Holy Cow, post: 387418, member: 50 wrote: Glinda
Thank you. What was Luke McCoys wife's name, and the name of Beavers rich friend who spent the night?
paden cash, post: 387454, member: 20 wrote: What did you all do with all those little Munchkins? Been through Kansas a number of times and never caught glimpse of one.
Dunkin Donuts bought the whole batch at auction, ground them up, put 10XXX sugar on 'em and sold 'em.
[USER=379]@FL/GA PLS.[/USER]
Luke's cutiepie wife was Kate.
Beaver's buddy, Larry Mondello stayed over at least once. Was he the rich friend?
Holy Cow, post: 387442, member: 50 wrote: Apparently those flying monkeys were in Kansas the entire time, just like Dorothy, Toto and everyone else, including the witches..................based on how the movie ends. That's the part that gets the attention of a very young Kansan.
Aloha, Holycow: You also have Clark Kent to protect you!:cool: Rest of us are not that lucky!

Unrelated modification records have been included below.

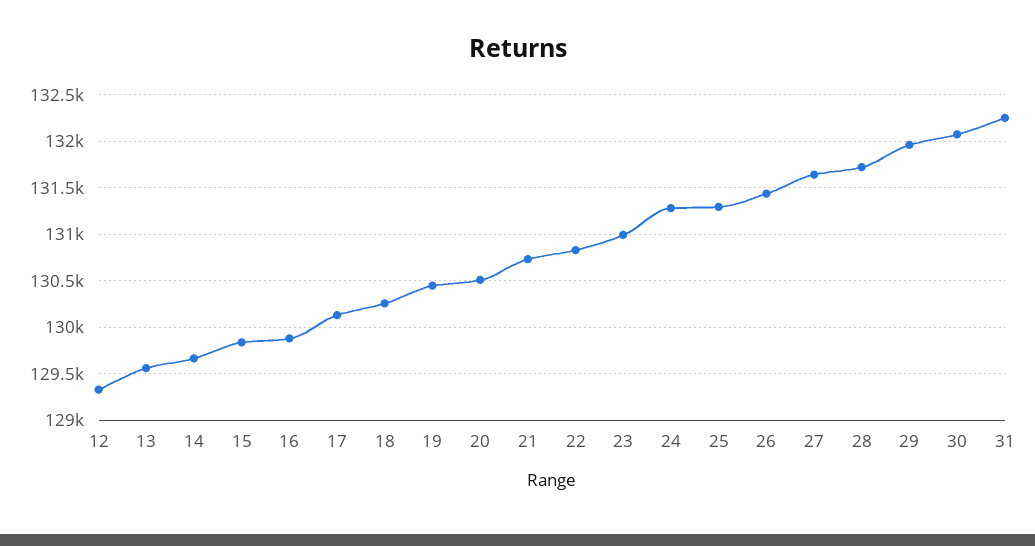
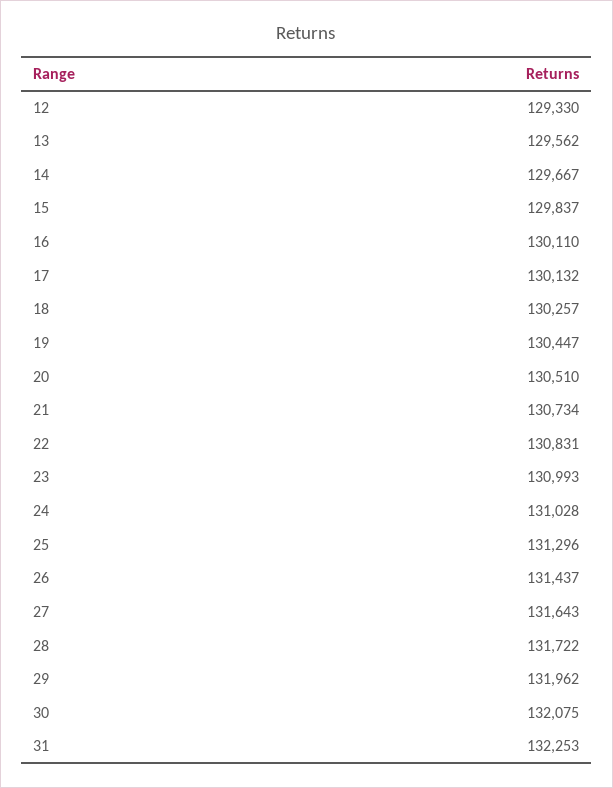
  {
    "12": 129330,
    "13": 129562,
    "14": 129667,
    "15": 129837,
-   "16": 129900,
+   "16": 130110,
    "17": 130132,
    "18": 130257,
    "19": 130447,
    "20": 130510,
    "21": 130734,
    "22": 130831,
    "23": 130993,
-   "24": 131300,
+   "24": 131028,
    "25": 131296,
    "26": 131437,
    "27": 131643,
    "28": 131722,
    "29": 131962,
    "30": 132075,
    "31": 132253
  }

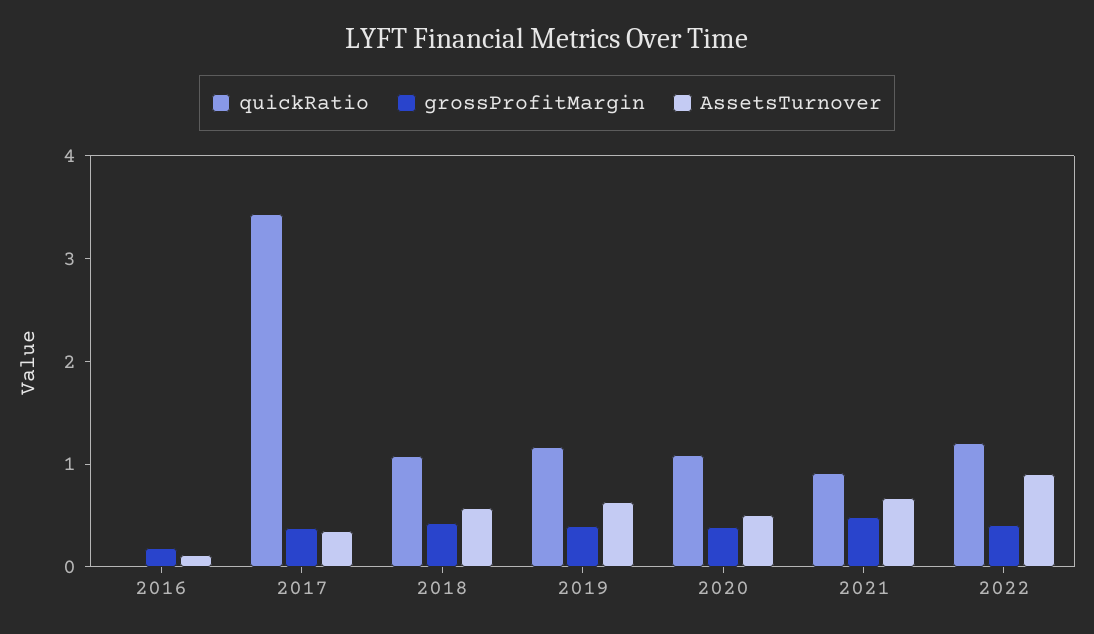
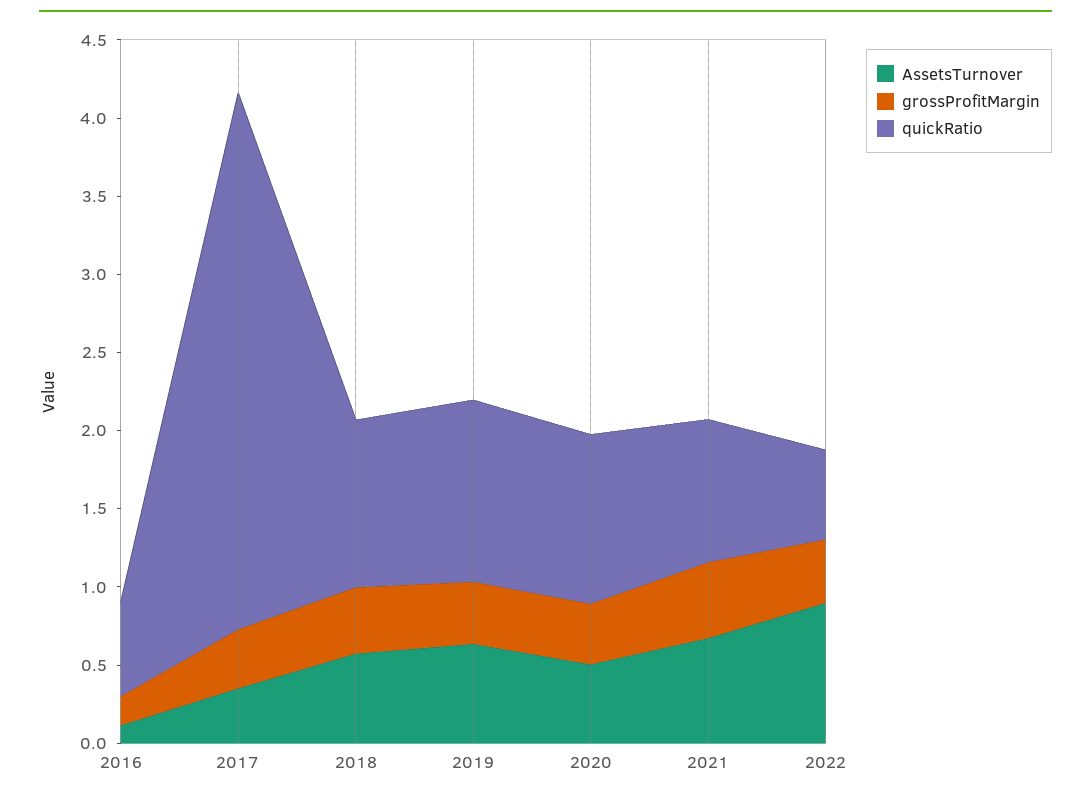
  {
    "quickRatio": {
-     "2016": 0,
+     "2016": 0.6,
      "2017": 3.4,
      "2018": 1.1,
      "2019": 1.2,
      "2020": 1.1,
      "2021": 0.9,
-     "2022": 1.2
+     "2022": 0.6
    },
    "grossProfitMargin": {
      "2016": 0.2,
      "2017": 0.4,
      "2018": 0.4,
      "2019": 0.4,
      "2020": 0.4,
      "2021": 0.5,
      "2022": 0.4
    },
    "AssetsTurnover": {
      "2016": 0.1,
      "2017": 0.4,
      "2018": 0.6,
      "2019": 0.6,
      "2020": 0.5,
      "2021": 0.7,
      "2022": 0.9
    }
  }

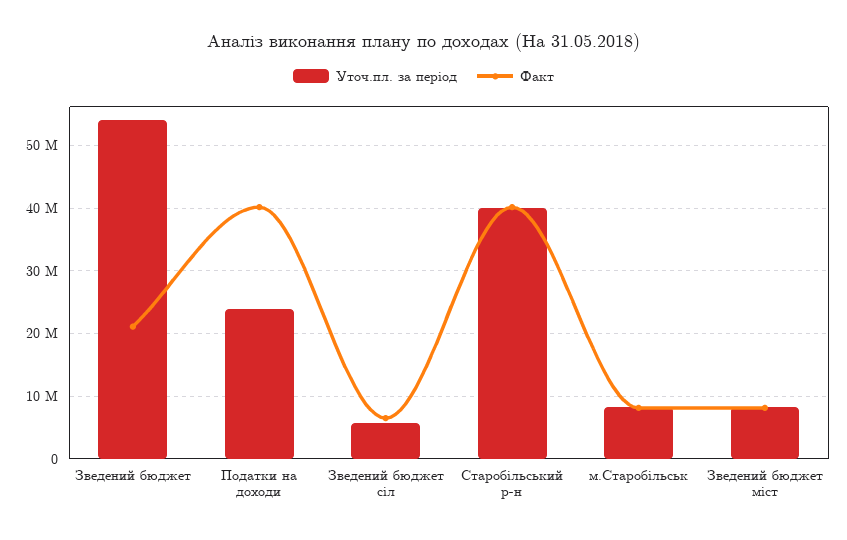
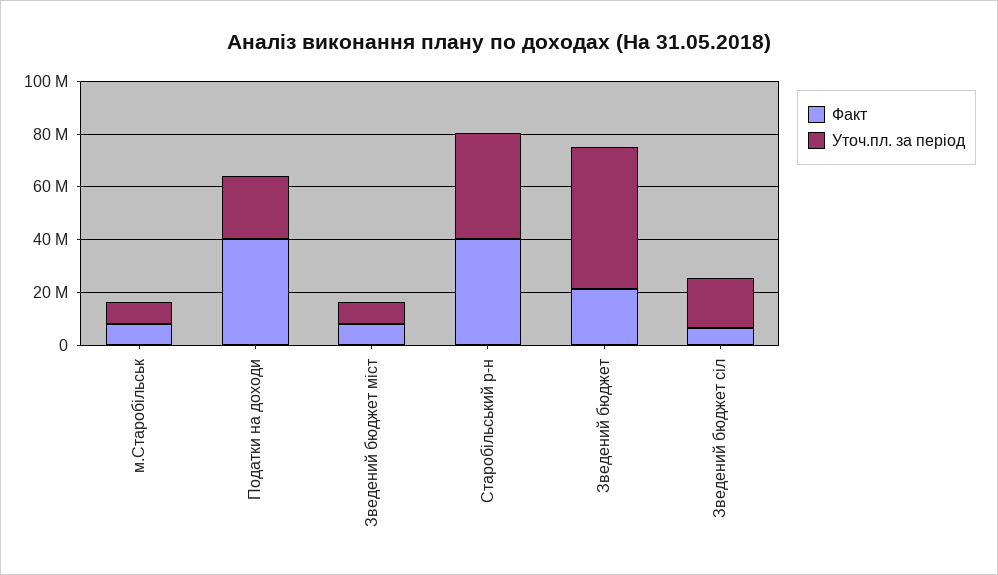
  {
    "Уточ.пл. за період": {
      "Зведений бюджет": 54000000,
      "Податки на доходи": 24000000,
-     "Зведений бюджет сіл": 6000000,
+     "Зведений бюджет сіл": 20000000,
      "Старобільський р-н": 40000000,
      "м.Старобільськ": 8000000,
      "Зведений бюджет міст": 8000000
    },
    "Факт": {
      "Зведений бюджет": 21000000,
      "Податки на доходи": 40000000,
      "Зведений бюджет сіл": 7000000,
      "Старобільський р-н": 40000000,
      "м.Старобільськ": 8000000,
      "Зведений бюджет міст": 8000000
    }
  }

Holy Cow, post: 387478, member: 50 wrote: Was he the rich friend?
Nope, it was "Chopper" he was from a rich family that bought him off with gifts.
Chopper Cooper was played by Barry Gordon. I am absolutely certain that I never saw that episode.
I mainly saw that show in reruns in an afterschool timeslot. It was broadcast on CBS in 57-58 and we didn't get a TV until the summer of 1958. Then it switched over to ABC from then until 1963 when it ended. We didn't get an ABC station until 1967. Livin' in the boondocks and didn't know it.
As for that specific episode:
Beaver has just returned from his stint away at summer camp, Camp K̦nig. There he met a new friend named Chopper Cooper who he wants to invite for a weekend visit. His parents allow him to invite Chopper. Ward and June are surprised when Chopper is escorted by his "Uncle" Dave, Chopper's mother's boyfriend who Chopper believes will be his new stepfather. Chopper also talks openly and candidly about his father's several remarriages and Chopper now having step-siblings. Even though they like Chopper, Ward and June are concerned that Chopper's views may be too worldly for Beaver, who has never had friends with divorced parents. Indeed, Beaver, after hearing all the neat presents Chopper gets from his various parents, wants his own parents to divorce, not really understanding what that means. But Beaver has a different view when he sees the effect of divorce a little more closely, especially as it affects the child in the family
My daughter has me regale her friends with the stories I tell of being older than their parents. The idea of only having ABC, NBC, and CBS on the television, it being in black and white, going off the air between midnight and 5am, the school not having air conditioning, or a gym, AM radio offered in the car, I was at the tail end of those days, and they can't understand that world being just a few years ago.
Holy Cow, post: 387442, member: 50 wrote: Apparently those flying monkeys were in Kansas the entire time, just like Dorothy, Toto and everyone else, including the witches..................based on how the movie ends. That's the part that gets the attention of a very young Kansan.
Add in a crank-style telephone hanging on the wall and a two-holer out beyond the chicken house. Water handpumped from a well on the back porch. Had a neighbor with a car old enough to have suicide doors. Knew a fellow born in 1873 whose now 86 year-old daughter is a lifelong friend of mine.
Must be talking about Eddie. Didn't get rich 'til years later. Picked up a pool cue and took the name "Fast Eddie". It's rumored he beat Minnesota Fats at nine-ball.....
Holy Cow, post: 387510, member: 50 wrote: Water handpumped from a well on the back porch.
You had it easy. Ours was 200 feet away. I suppose the guy who built the place in the 1800's wanted it where it was handier for watering livestock.
About 250 feet away was the second well. It was in what we called the cow lot, but it had provided water for the work horses and later for hogs as well as being handy for supplying water for the milking cleanup. That's right, two wells that close together.
No one has bothered to mention that Glinda was the good witch of the North, not of the East... The house landed (and killed) the Wicked Witch of the East. And the Wicked Witch of the West was the antagonist in the 1939 movie.
There is mention of a Wicked Witch of the South in the books. However, the various online information sources indicate that Glinda was, at least in one writing, the Good Witch of the South (not the north). I really need to read all of those novels.
skwyd, post: 390807, member: 6874 wrote: And the Wicked Witch of the West was the antagonist in the 1939 movie.
Well yeah, but that was back in 1939, alliances change over the years.